**Dataset entries**:

- Opening Delimiter -

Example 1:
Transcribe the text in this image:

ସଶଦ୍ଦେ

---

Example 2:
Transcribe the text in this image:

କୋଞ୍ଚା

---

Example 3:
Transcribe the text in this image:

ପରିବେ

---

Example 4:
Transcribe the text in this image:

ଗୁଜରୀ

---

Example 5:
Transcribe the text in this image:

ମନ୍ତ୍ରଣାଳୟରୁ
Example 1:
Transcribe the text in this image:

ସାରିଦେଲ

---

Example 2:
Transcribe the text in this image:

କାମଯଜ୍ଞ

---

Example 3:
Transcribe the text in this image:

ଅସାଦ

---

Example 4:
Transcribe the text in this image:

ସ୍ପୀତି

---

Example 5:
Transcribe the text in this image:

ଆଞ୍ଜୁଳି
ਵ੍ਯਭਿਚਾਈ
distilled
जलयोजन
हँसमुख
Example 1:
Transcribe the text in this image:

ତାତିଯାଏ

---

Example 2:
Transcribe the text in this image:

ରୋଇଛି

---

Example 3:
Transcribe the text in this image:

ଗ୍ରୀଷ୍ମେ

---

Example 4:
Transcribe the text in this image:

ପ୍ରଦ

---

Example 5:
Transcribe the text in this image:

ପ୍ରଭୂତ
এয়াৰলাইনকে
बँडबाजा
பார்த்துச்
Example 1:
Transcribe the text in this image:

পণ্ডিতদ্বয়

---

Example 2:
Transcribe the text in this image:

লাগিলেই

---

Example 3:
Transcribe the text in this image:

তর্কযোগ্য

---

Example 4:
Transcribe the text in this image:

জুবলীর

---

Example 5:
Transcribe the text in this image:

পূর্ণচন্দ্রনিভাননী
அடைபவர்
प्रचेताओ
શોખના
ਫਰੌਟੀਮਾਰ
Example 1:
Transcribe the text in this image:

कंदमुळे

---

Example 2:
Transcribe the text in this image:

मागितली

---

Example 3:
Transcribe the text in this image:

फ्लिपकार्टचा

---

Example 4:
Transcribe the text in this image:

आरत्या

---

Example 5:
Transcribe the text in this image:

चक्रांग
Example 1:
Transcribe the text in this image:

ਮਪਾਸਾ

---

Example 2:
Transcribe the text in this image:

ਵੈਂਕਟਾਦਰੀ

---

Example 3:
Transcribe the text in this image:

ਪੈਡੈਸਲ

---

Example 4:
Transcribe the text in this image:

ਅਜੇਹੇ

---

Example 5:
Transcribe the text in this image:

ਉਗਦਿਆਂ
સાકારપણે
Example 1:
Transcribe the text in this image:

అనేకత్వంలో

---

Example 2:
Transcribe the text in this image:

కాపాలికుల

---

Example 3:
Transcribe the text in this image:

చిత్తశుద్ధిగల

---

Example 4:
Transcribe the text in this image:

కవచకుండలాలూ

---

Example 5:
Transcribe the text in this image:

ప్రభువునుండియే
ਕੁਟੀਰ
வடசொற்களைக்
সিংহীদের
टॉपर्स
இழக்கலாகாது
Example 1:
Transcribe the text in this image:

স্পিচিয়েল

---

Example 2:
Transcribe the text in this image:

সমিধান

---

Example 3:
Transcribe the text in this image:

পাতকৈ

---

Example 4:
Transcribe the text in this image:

- Closing Delimiter -

**Your task**:
Repeat the records, every one of them, without any deviation.

**Solved exercise**:
Example 1:
Transcribe the text in this image:

ସଶଦ୍ଦେ

---

Example 2:
Transcribe the text in this image:

କୋଞ୍ଚା

---

Example 3:
Transcribe the text in this image:

ପରିବେ

---

Example 4:
Transcribe the text in this image:

ଗୁଜରୀ

---

Example 5:
Transcribe the text in this image:

ମନ୍ତ୍ରଣାଳୟରୁ
Example 1:
Transcribe the text in this image:

ସାରିଦେଲ

---

Example 2:
Transcribe the text in this image:

କାମଯଜ୍ଞ

---

Example 3:
Transcribe the text in this image:

ଅସାଦ

---

Example 4:
Transcribe the text in this image:

ସ୍ପୀତି

---

Example 5:
Transcribe the text in this image:

ଆଞ୍ଜୁଳି
ਵ੍ਯਭਿਚਾਈ
distilled
जलयोजन
हँसमुख
Example 1:
Transcribe the text in this image:

ତାତିଯାଏ

---

Example 2:
Transcribe the text in this image:

ରୋଇଛି

---

Example 3:
Transcribe the text in this image:

ଗ୍ରୀଷ୍ମେ

---

Example 4:
Transcribe the text in this image:

ପ୍ରଦ

---

Example 5:
Transcribe the text in this image:

ପ୍ରଭୂତ
এয়াৰলাইনকে
बँडबाजा
பார்த்துச்
Example 1:
Transcribe the text in this image:

পণ্ডিতদ্বয়

---

Example 2:
Transcribe the text in this image:

লাগিলেই

---

Example 3:
Transcribe the text in this image:

তর্কযোগ্য

---

Example 4:
Transcribe the text in this image:

জুবলীর

---

Example 5:
Transcribe the text in this image:

পূর্ণচন্দ্রনিভাননী
அடைபவர்
प्रचेताओ
શોખના
ਫਰੌਟੀਮਾਰ
Example 1:
Transcribe the text in this image:

कंदमुळे

---

Example 2:
Transcribe the text in this image:

मागितली

---

Example 3:
Transcribe the text in this image:

फ्लिपकार्टचा

---

Example 4:
Transcribe the text in this image:

आरत्या

---

Example 5:
Transcribe the text in this image:

चक्रांग
Example 1:
Transcribe the text in this image:

ਮਪਾਸਾ

---

Example 2:
Transcribe the text in this image:

ਵੈਂਕਟਾਦਰੀ

---

Example 3:
Transcribe the text in this image:

ਪੈਡੈਸਲ

---

Example 4:
Transcribe the text in this image:

ਅਜੇਹੇ

---

Example 5:
Transcribe the text in this image:

ਉਗਦਿਆਂ
સાકારપણે
Example 1:
Transcribe the text in this image:

అనేకత్వంలో

---

Example 2:
Transcribe the text in this image:

కాపాలికుల

---

Example 3:
Transcribe the text in this image:

చిత్తశుద్ధిగల

---

Example 4:
Transcribe the text in this image:

కవచకుండలాలూ

---

Example 5:
Transcribe the text in this image:

ప్రభువునుండియే
ਕੁਟੀਰ
வடசொற்களைக்
সিংহীদের
टॉपर्स
இழக்கலாகாது
Example 1:
Transcribe the text in this image:

স্পিচিয়েল

---

Example 2:
Transcribe the text in this image:

সমিধান

---

Example 3:
Transcribe the text in this image:

পাতকৈ

---

Example 4:
Transcribe the text in this image:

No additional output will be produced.